**Text segment**
Note: Previously, a multiplier of 10 was used to convert [Hb] measured in g/dl to g/l in order to correspond with cardiac output measurements. Modern measurements are given in g/l meaning this multiplier is no longer required. The equation can also be described using cardiac index rather than cardiac output.

Using the oxygen flux equation, it follows that altering any individual component will affect oxygen delivery to the tissues.

Cardiac output: manipulated by increasing heart rate (sympathetic drive, adrenaline, vagolytics) and stroke volume (volume status to increase preload, increase contractility with inotropes)
Haemoglobin concentration: may be increased by preventing blood loss, increasing Hb production (erythropoietin, iron supplementation) or transfusion
Oxygen saturation: increase by optimising each stage of the oxygen cascade. Increase F_iO₂ with supplemental oxygen, minimise diffusion gradients and shunt by treating underlying lung pathology and ensuring optimal ventilation (PEEP, adequate tidal volumes, minimising oedema, etc.)
Dissolved oxygen: under normal conditions, dissolved oxygen content is negligible in comparison with that bound to Hb, and manipulation of it is rarely clinically relevant. Increasing F_iO₂ and atmospheric pressure (in a hyperbaric chamber) will both increase the dissolved content. This follows Henry’s Law, which states that the amount of gas dissolved in a solvent is proportional to its partial pressure above the solvent (at a constant temperature)

What effect does increasing altitude have upon blood oxygen content?

**Requirement 1**
Answer these questions from the oxygen delivery text:
(a) What multiplier was previously used to convert [Hb] measured in g/dl to g/l?
(b) Which law does the increase in dissolved oxygen content follow?
(c) What two means of increasing Hb production are given?
**Requirement 2**
Transcribe the stretch of the oxygen delivery text that starts with the words "Using the oxygen" and ends with the words "contractility with inotropes)".

**Excerpted data**
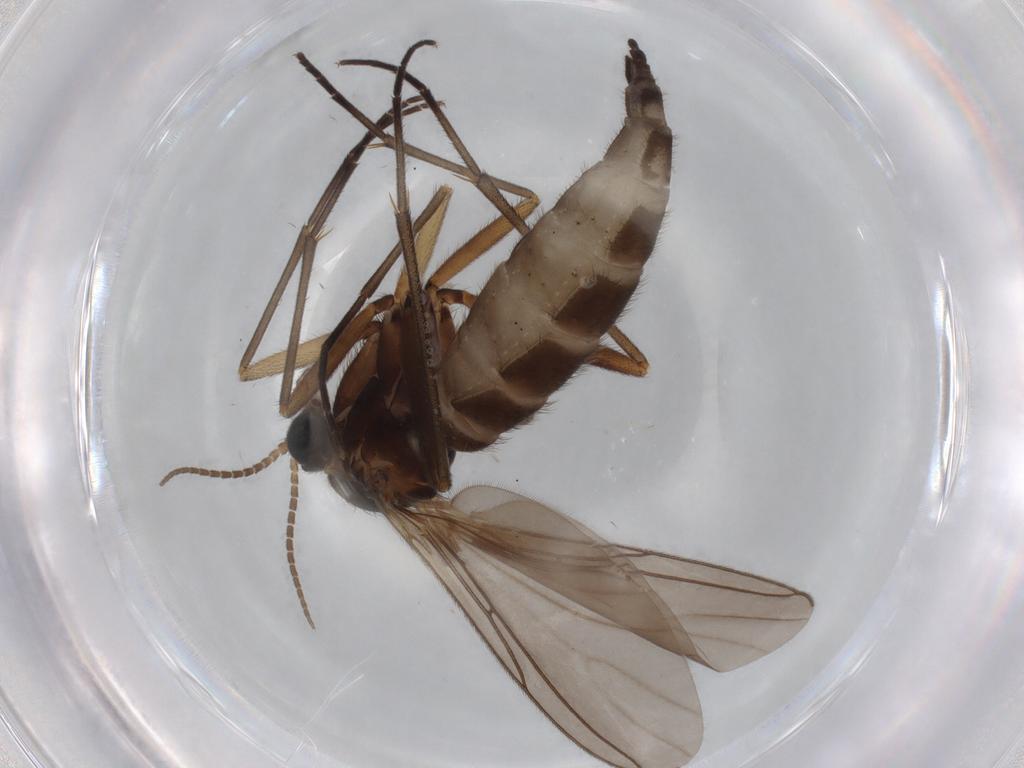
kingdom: Animalia
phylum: Arthropoda
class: Insecta
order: Diptera
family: Sciaridae
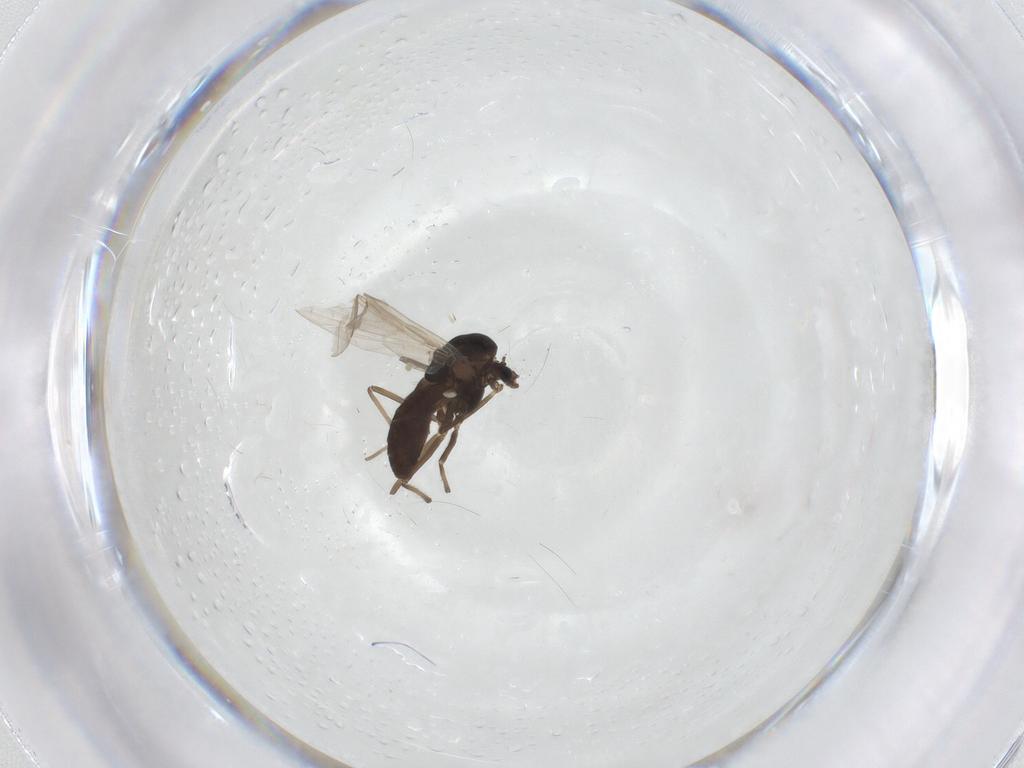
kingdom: Animalia
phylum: Arthropoda
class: Insecta
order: Diptera
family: Chironomidae
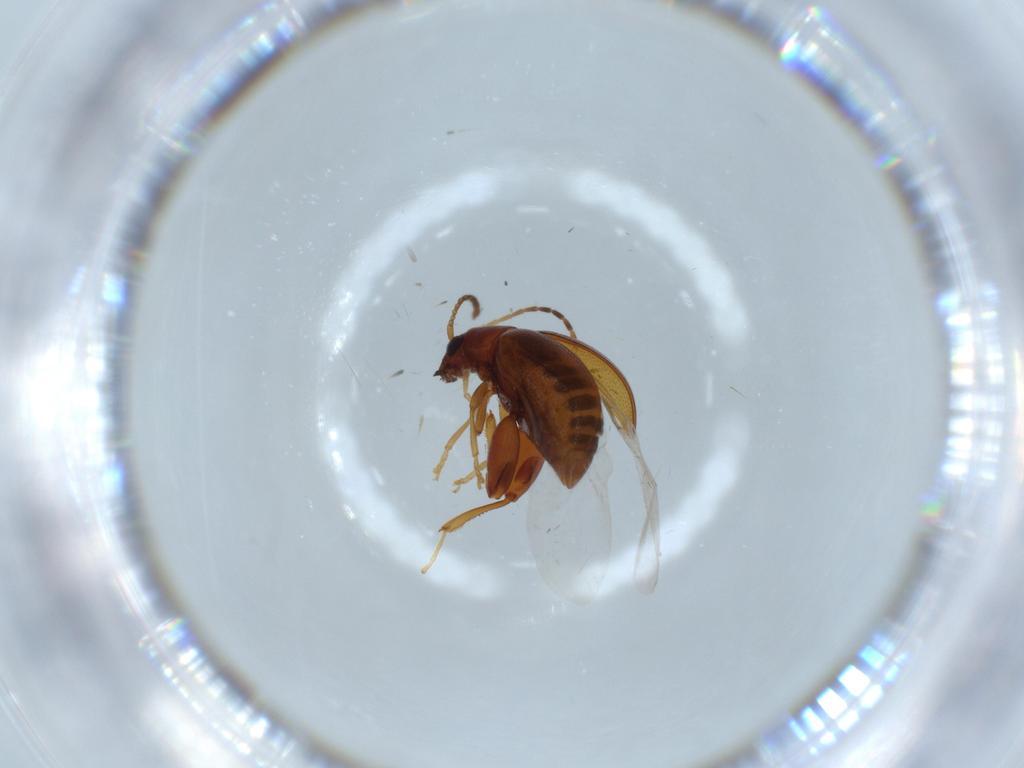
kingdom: Animalia
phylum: Arthropoda
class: Insecta
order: Coleoptera
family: Chrysomelidae
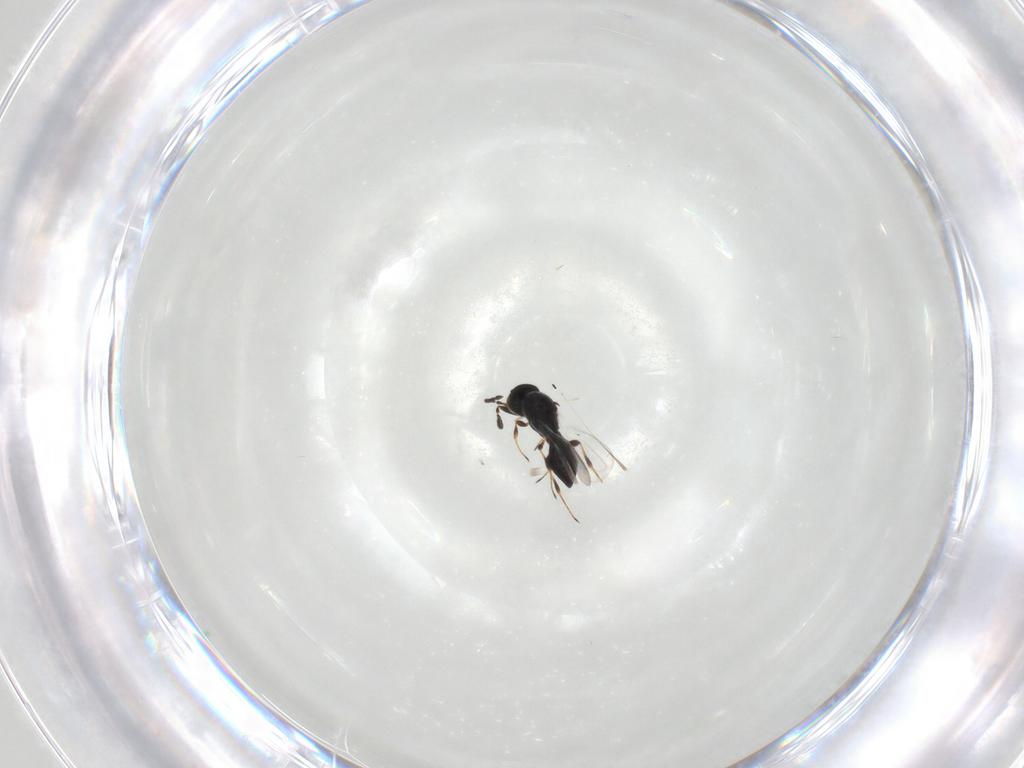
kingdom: Animalia
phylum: Arthropoda
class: Insecta
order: Hymenoptera
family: Platygastridae
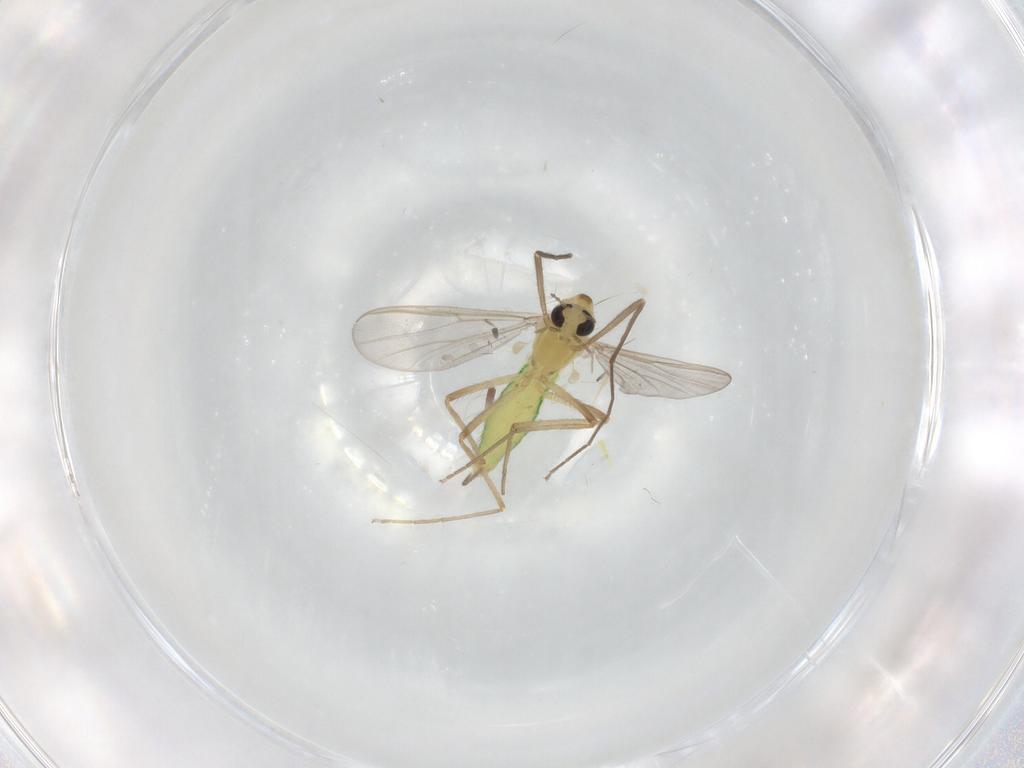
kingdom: Animalia
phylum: Arthropoda
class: Insecta
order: Diptera
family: Chironomidae
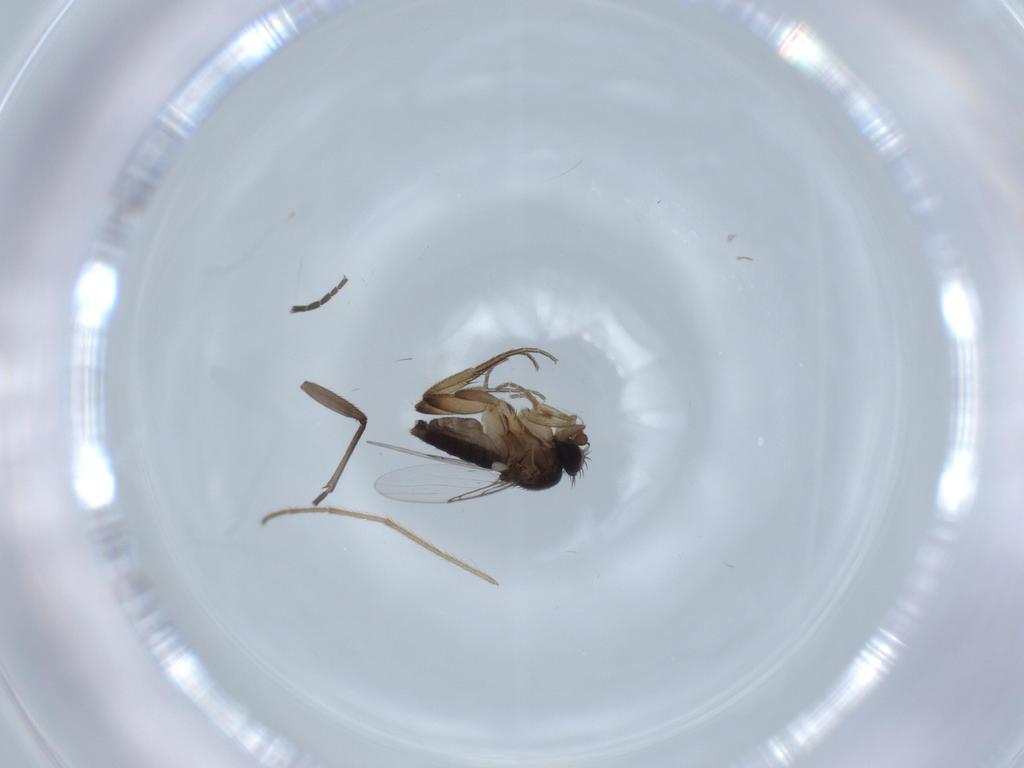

**Worked solution 1**
(a) 10
(b) Henry's Law
(c) Erythropoietin and iron supplementation

**Worked solution 2**
Using the oxygen flux equation, it follows that altering any individual component will affect oxygen delivery to the tissues.

Cardiac output: manipulated by increasing heart rate (sympathetic drive, adrenaline, vagolytics) and stroke volume (volume status to increase preload, increase contractility with inotropes)